Frente a este fenómeno, las Humanidades tienen la tarea de hacernos ver que la nivelación de lo igual es un modo técnico de interpretación del mundo y de la vida; el cual, sin embargo, no es el único ni representa todas las demás posibilidades. Las Humanidades nos recuerdan que el lenguaje es algo más que la trivialidad de la información; que algo así como la poesía deja ver la esencia misma de la palabra. Las Humanidades nos muestran que las cosas no sólo son útiles productivos, sino que la esencia de la materia y de la forma puede bien mostrarse en el arte. Las Humanidades, mediante la historia, nos recuerdan que no todo es pensar calculante, y que la educación puede ser una formación que sobrepase la estructura de meros aprendizajes en aras de la producción. Las Humanidades dan la posibilidad de pensar en sentido estricto o, como ha llamado la tradición, de filosofar. En eso yace su peligro y por ello el pensar técnico busca eliminarlas o hacerlas ver como algo superfluo.

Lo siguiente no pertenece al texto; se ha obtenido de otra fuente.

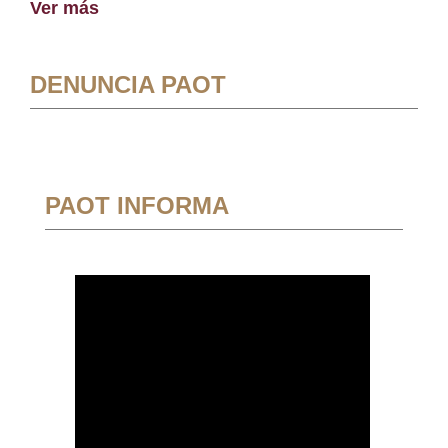
Ver más
DENUNCIA PAOT
PAOT INFORMA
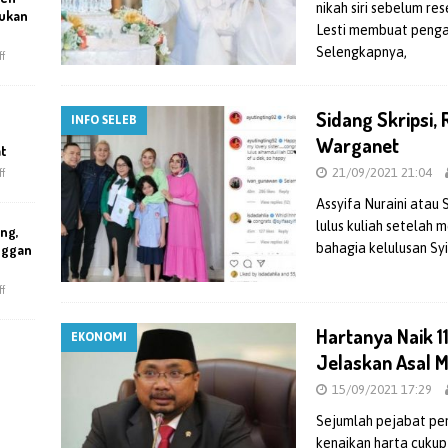
nikah siri sebelum r
ukan
Lesti membuat penga
Selengkapnya,
f
Sidang Skripsi,
INFO SELEB
Warganet
at
21/09/2021 21:04
f
Assyifa Nuraini atau 
lulus kuliah setelah 
ng,
bahagia kelulusan Sy
nggan
f
Hartanya Naik 11
EKONOMI
Jelaskan Asal 
15/09/2021 17:29
Sejumlah pejabat pe
kenaikan harta cukup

Con el incremento del pensar técnico y calculante se intensifica la supuesta “inutilidad” del pensar humanístico. Sin embargo, pese a todos los intentos de borrar la diferencia y eliminar la negatividad, el pensar humanístico en sus diversas posibilidades escapa al dispositivo de producción, precisamente porque se trata de un pensar diferente que no puede ser absorbido por la calculabilidad.
Una época desechable y de tal desapego como la nuestra se presenta como el momento propicio para retornar a las preguntas fundamentales cultivadas por las Humanidades. Solo mediante un retorno constante a sus diversos modos de aprehender el mundo es que se puede evitar ser arrastrado por el flujo productivo de la época contemporánea. Sólo en una defensa de las Humanidades se mantendrá abierta la esperanza de la vida en el mundo.